Федоров это использовал, он говорил ей, что вот она просит, молит за стариков, сама с ним, Федоровым, и со своими ненаглядными детьми (когда ему было надо, он не забывал помянуть ее детей) готова из-за них идти на дно, а больных волнуют только собственные шкурные интересы. Формально, говорил Федоров, они, может быть, и члены КПСС, фактически же назвать их большевиками давно нельзя: они разложились и выбыли из партии, нужды рабочего класса им безразличны. В словах Федорова, конечно, была правда, и де Сталь понимала, что пока старики, как прежде, обращены в прошлое, в мир, обреченный на смерть, доживающий свои последние дни, пока она не добьется, чтобы они встали на партучет здесь, на Ковчеге, у нее нет шансов им помочь. И тогда де Сталь решилась. Все были против нее: и Федоров, и Господь, и сами партийцы — все ее не понимали, все считали предательницей, и в первую очередь именно товарищи по партии, но она не желала этого знать.

* * *

Сколько дней она потратила зря, льстя старикам, моля, пытаясь им объяснить, что происходит и куда идет мир, — бесполезно: они не хотели ее слушать. Слова де Сталь казались им очередной хитростью, чтобы лишить их заслуженных льгот и привилегий. И все-таки она не отступала, боролась и боролась за них, причем ее единственным оружием была любовь, одна любовь.

Выбрав душу, которую она сегодня собиралась обратить и спасти, выбрав большевика, от которого она сегодня собиралась добиться, чтобы он перевелся на партучет в отделение, де Сталь покупала у нянечек чистое белье, откуда-то доставала свежие, даже хрустящие простыни, шла в мужскую палату и сначала перестилала постель избранника. Потом, если он был голоден, она кормила его, если он был сыт, она не спеша угощала его редкостными конфетами — старики, как дети, любили сладкое, — которые тоже неизвестно где доставала. Она разворачивала золотую фольгу и своими тонкими пальцами клала им в рот трюфеля с ромом и коньяком, чернослив, фаршированный цельными орехами и облитый шоколадом, цукаты. Затем, когда по глазам видела, что доставила радость, раздевала любовника, раздевалась сама и ложилась рядом.

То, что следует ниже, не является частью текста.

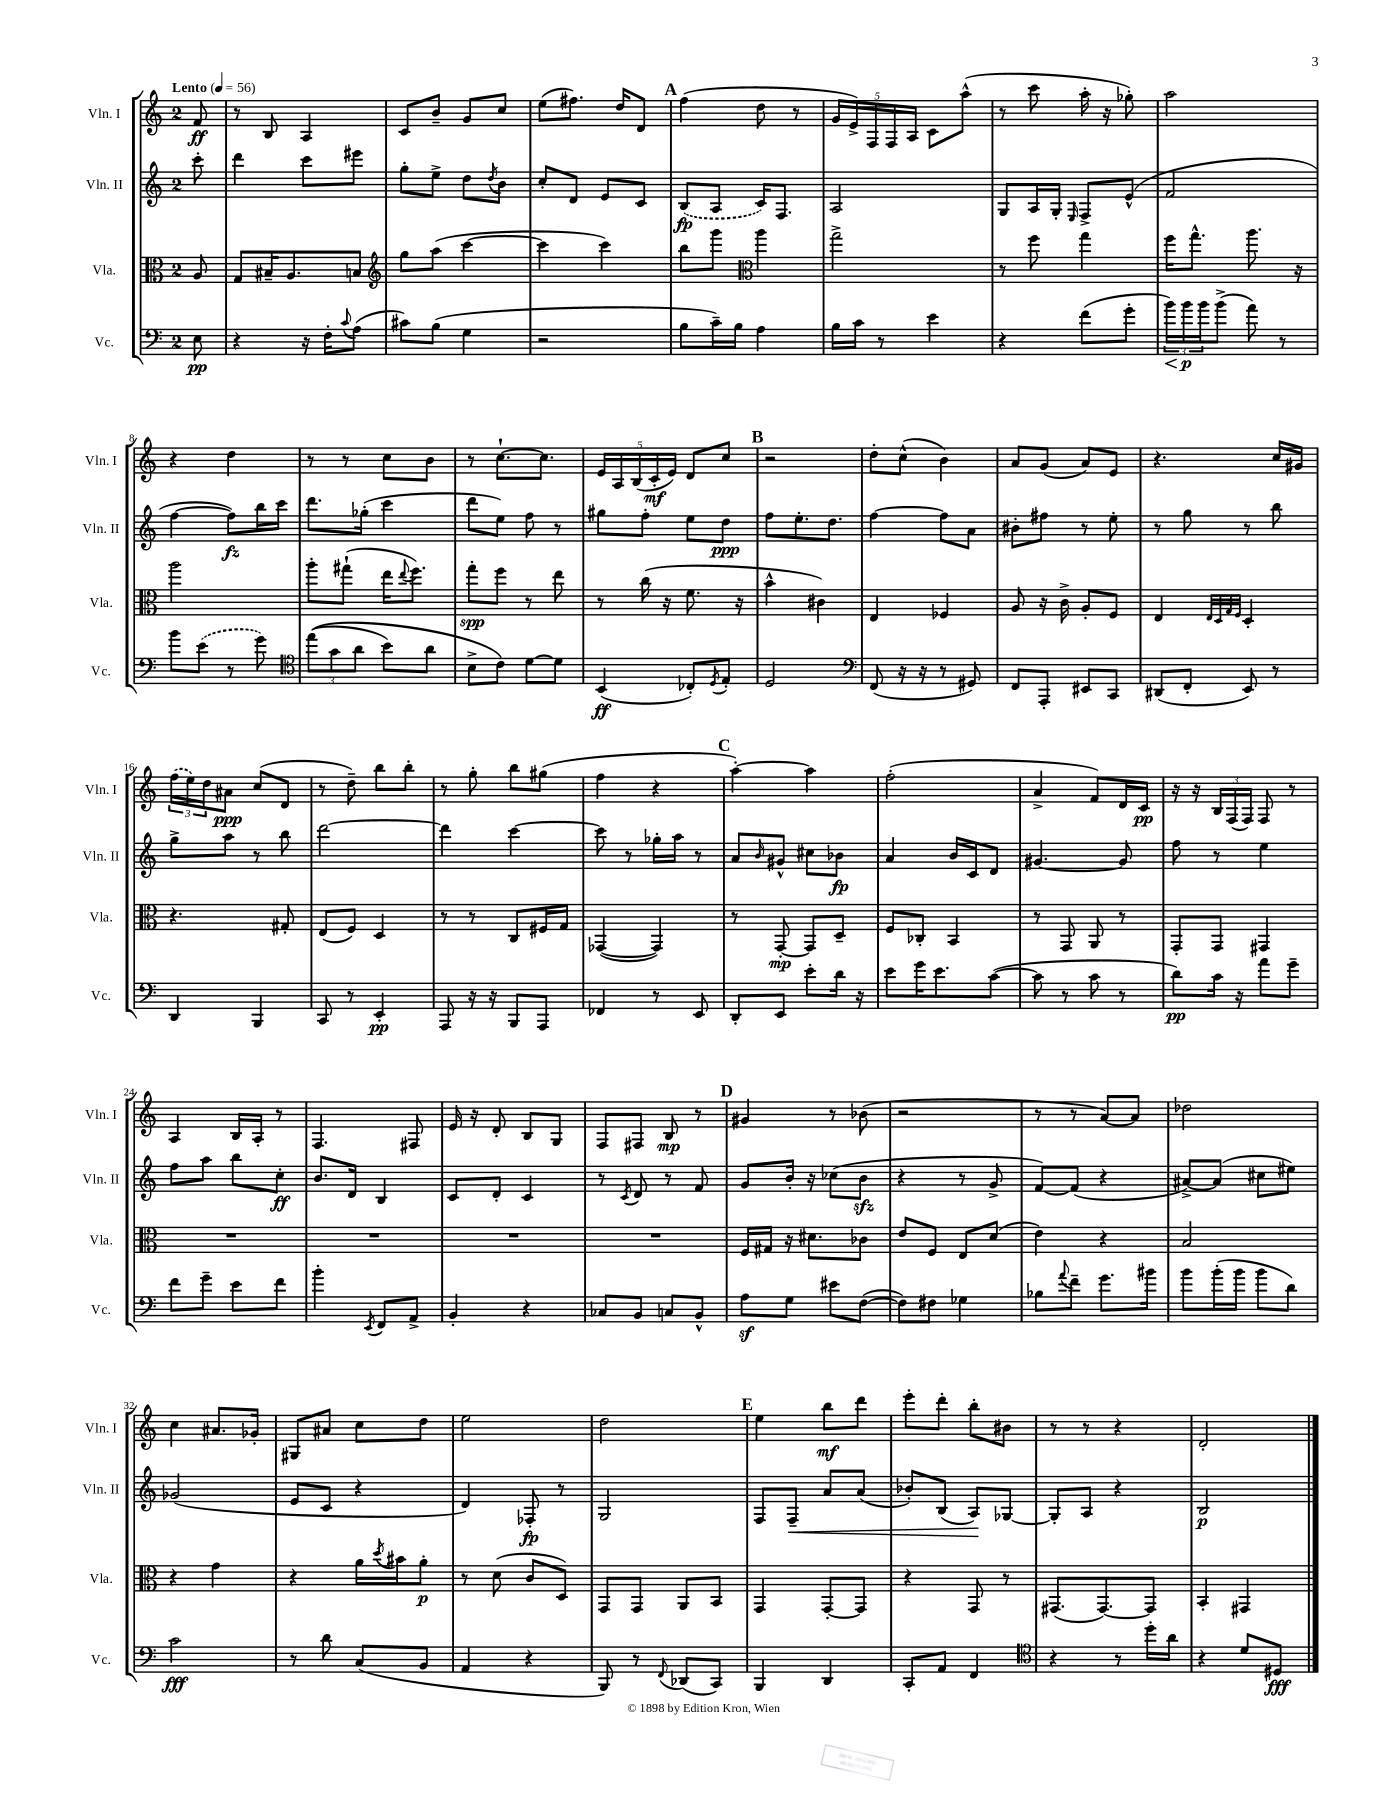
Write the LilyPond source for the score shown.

<<
\new StaffGroup <<
\new Staff = "s0" \with { instrumentName = "Vln. I" shortInstrumentName = "Vln. I" } {
    \clef treble \key c \major \once \override Staff.TimeSignature.style = #'single-digit \time 2/4 \partial 8 \tempo "Lento" 4 = 56
    f'8\ff |
    r8 b8 a4 |
    c'8 b'8-- g'8 c''8 |
    e''8( fis''8.) d''16 d'8 |
    \mark \markup { \bold "A" } f''4( d''8 r8 |
    \tuplet 5/4 { g'16 e'16->) f16 f16 a16 } c'8 a''8-^( |
    r8 c'''8 a''16-. r16 ges''8-.) |
    a''2 |
    r4 d''4 |
    r8 r8 c''8 b'8 |
    r8 c''8.~-! c''8. |
    \tuplet 5/4 { e'16 a16 b16( c'16-.\mf e'16) } d'8 c''8 |
    \mark \markup { \bold "B" } r2 |
    d''8-. c''8-^( b'4) |
    a'8 g'8( a'8) e'8 |
    r4. c''16 gis'16 |
    \tuplet 3/2 { \once \slurDashed f''16( e''16) d''16 } ais'8\ppp c''8( d'8 |
    r8 d''8--) b''8 b''8-. |
    r8 g''8-. b''8 gis''8( |
    f''4 r4 |
    \mark \markup { \bold "C" } a''4~-.) a''4 |
    f''2-.( |
    a'4-> f'8) d'16 c'16\pp |
    r16 r16 \tuplet 3/2 { b16 f16( f16) } f8 r8 |
    a4 b16 a16-. r8 |
    f4. fis8 |
    e'16 r16 d'8-. b8 g8 |
    f8 fis8 b8\mp r8 |
    \mark \markup { \bold "D" } gis'4 r8 bes'8( |
    r2 |
    r8 r8 a'8~) a'8 |
    des''2 |
    c''4 ais'8. ges'16-. |
    gis8 ais'8 c''8 d''8 |
    e''2 |
    d''2 |
    \mark \markup { \bold "E" } e''4 b''8\mf d'''8 |
    e'''8-. d'''8-. b''8-. bis'8 |
    r8 r8 r4 |
    d'2-. \bar "|." |
}
\new Staff = "s1" \with { instrumentName = "Vln. II" shortInstrumentName = "Vln. II" } {
    \clef treble \key c \major \once \override Staff.TimeSignature.style = #'single-digit \time 2/4 \partial 8
    c'''8-. |
    d'''4 c'''8 eis'''8 |
    g''8-. e''8-> d''8 \acciaccatura { d''8 } b'8 |
    c''8-. d'8 e'8 c'8 |
    \mark \markup { \bold "A" } \once \slurDashed b8\fp( a8 c'16) f8. |
    a2 |
    g8 a16 g16-. \grace { e16 } f8-> e'8-^( |
    f'2 |
    f''4~ f''8\fz) b''16 c'''16 |
    d'''8. ges''16-.( c'''4 |
    d'''8 e''8) f''8 r8 |
    gis''8 f''8-. e''8 d''8\ppp |
    \mark \markup { \bold "B" } f''8 e''8.-. d''8. |
    f''4~ f''8 a'8 |
    bis'8-. fis''8 r8 e''8-. |
    r8 g''8 r8 b''8 |
    g''8-> a''8 r8 b''8 |
    d'''2~ |
    d'''4 c'''4~ |
    c'''8 r8 ges''16-. a''16 r8 |
    \mark \markup { \bold "C" } a'8 \grace { b'16 } gis'8-^ cis''8 bes'8\fp |
    a'4 b'16 c'16 d'8 |
    gis'4.~ gis'8 |
    f''8 r8 e''4 |
    f''8 a''8 b''8 c''8-.\ff |
    b'8. d'16 b4 |
    c'8 d'8-. c'4 |
    r8 \acciaccatura { c'8 } d'8 r8 f'8 |
    \mark \markup { \bold "D" } g'8 b'16-. r16 ces''8( b'8\sfz |
    r4 r8 g'8-> |
    f'8~) f'8( r4 |
    ais'8~->) ais'8( cis''8 eis''8) |
    ges'2( |
    e'8 c'8 r4 |
    d'4) fes8-.\fp r8 |
    g2 |
    \mark \markup { \bold "E" } f8 f8--\< a'8 a'8( |
    bes'8-.) b8( a8\!) ges8~ |
    ges8-. a8 r4 |
    b2\p \bar "|." |
}
\new Staff = "s2" \with { instrumentName = "Vla." shortInstrumentName = "Vla." } {
    \clef alto \key c \major \once \override Staff.TimeSignature.style = #'single-digit \time 2/4 \partial 8
    a8 |
    g8 bis16-- a8. b8 |
    \clef treble g''8 a''8( c'''4~ |
    c'''4 c'''4) |
    \mark \markup { \bold "A" } b''8 g'''8 \clef alto a''4 |
    g''2-> |
    r8 f''8 g''4 |
    f''16 g''8.-^ a''8. r16 |
    a''2 |
    a''8-. gis''8-!( e''16 \appoggiatura { e''8 } f''8.) |
    g''8-.\spp f''8 r8 e''8 |
    r8 c''16( r16 f'8. r16 |
    \mark \markup { \bold "B" } b'4-^ cis'4) |
    e4 fes4 |
    a8 r16 c'16-> a8-. f8 |
    e4 \grace { e32 d32 g32 f32 } d4-. |
    r4. gis8-. |
    e8( f8) d4 |
    r8 r8 c8 fis16 g16 |
    ges,4~( ges,4) |
    \mark \markup { \bold "C" } r8 g,8~-.\mp g,8 d8-- |
    f8 ces8-. b,4 |
    r8 g,8 a,8 r8 |
    g,8-. g,8 gis,4 |
    R2 |
    R2 |
    R2 |
    R2 |
    \mark \markup { \bold "D" } f16 gis16 r16 dis'8. ces'8 |
    e'8 f8 e8 d'8( |
    e'4) r4 |
    b2 |
    r4 g'4 |
    r4 a'16 \acciaccatura { d''8 } bis'16 a'8-.\p |
    r8 d'8( c'8 d8) |
    g,8 g,8 a,8 b,8 |
    \mark \markup { \bold "E" } g,4 g,8~-. g,8 |
    r4 g,8 r8 |
    gis,8.( gis,8.~) gis,8 |
    b,4-. gis,4 \bar "|." |
}
\new Staff = "s3" \with { instrumentName = "Vc." shortInstrumentName = "Vc." } {
    \clef bass \key c \major \once \override Staff.TimeSignature.style = #'single-digit \time 2/4 \partial 8
    e8\pp |
    r4 r16 f16-. \appoggiatura { c'8 } a8( |
    cis'8) b8( g4 |
    r2 |
    \mark \markup { \bold "A" } b8 c'16--) b16 a4 |
    b16 c'16 r8 e'4 |
    r4 f'8( g'8-. |
    \tuplet 3/2 { b'16\<) b'16\p\! b'16 } b'8->( a'8) r8 |
    b'8 \once \slurDashed e'8( r8 g'8) |
    \clef tenor \tuplet 3/2 { e''8(\( g'8 a'8 } b'8) a'8 |
    b8-> c'8\) d'8~ d'8 |
    b,4\ff( ces8-.) \acciaccatura { d8 } e8-. |
    \mark \markup { \bold "B" } d2 |
    \clef bass f,8( r16 r16 r8 gis,8) |
    f,8 a,,8-. eis,8 c,8 |
    dis,8( f,8-. e,8) r8 |
    d,4 b,,4 |
    c,8 r8 e,4-.\pp |
    a,,8 r16 r16 b,,8 a,,8 |
    fes,4 r8 e,8 |
    \mark \markup { \bold "C" } d,8-. e,8 e'8-. d'16 r16 |
    e'8 g'16 e'8. c'8~( |
    c'8 r8 c'8 r8 |
    d'8\pp) c'16 r16 a'8 g'8-- |
    f'8 g'8-- e'8 f'8 |
    b'4-. \acciaccatura { e,8 } f,8 a,8-> |
    b,4-. r4 |
    ces8 b,8 c8 b,8-^ |
    \mark \markup { \bold "D" } a8\sf g8 eis'8 f8~( |
    f8) fis8 ges4 |
    bes8 \appoggiatura { a'8 } f'8-- g'8. bis'16 |
    b'8 b'16-.( b'16 b'8 d'8) |
    c'2\fff |
    r8 d'8 c8( b,8 |
    a,4 r4 |
    b,,8) r8 \appoggiatura { f,8 } des,8( c,8) |
    \mark \markup { \bold "E" } b,,4 d,4 |
    c,8-. a,8 f,4 |
    \clef tenor r4 r8 d''16-. a'16 |
    r4 d'8 dis8\fff \bar "|." |
}
>>
>>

Старики принимали это без ропота, тихо: больница уже давно сделалась их домом, они успели привыкнуть к здешним порядкам, знали, что никто и ни о чем спрашивать их не будет, просто сделает, что считает нужным. И никто никого тут не стеснялся, все они, как глухими стенами, были отделены, отгорожены болезнью, да и без того, едва болезнь стала в них укореняться, то есть много-много лет назад, они ушли, бежали от нее в свое прошлое, так что они не просто не видели и не замечали соседей, а как бы даже и не были с остальными в палате. Она ложилась к ним, прижималась и начинала их греть, тепло было главной валютой в этом мире, тепла им всегда и больше всего не хватало, особенно они мерзли в последние дни, когда на улице и в больнице было очень холодно, а угля не осталось: была весна, и топили еле-еле.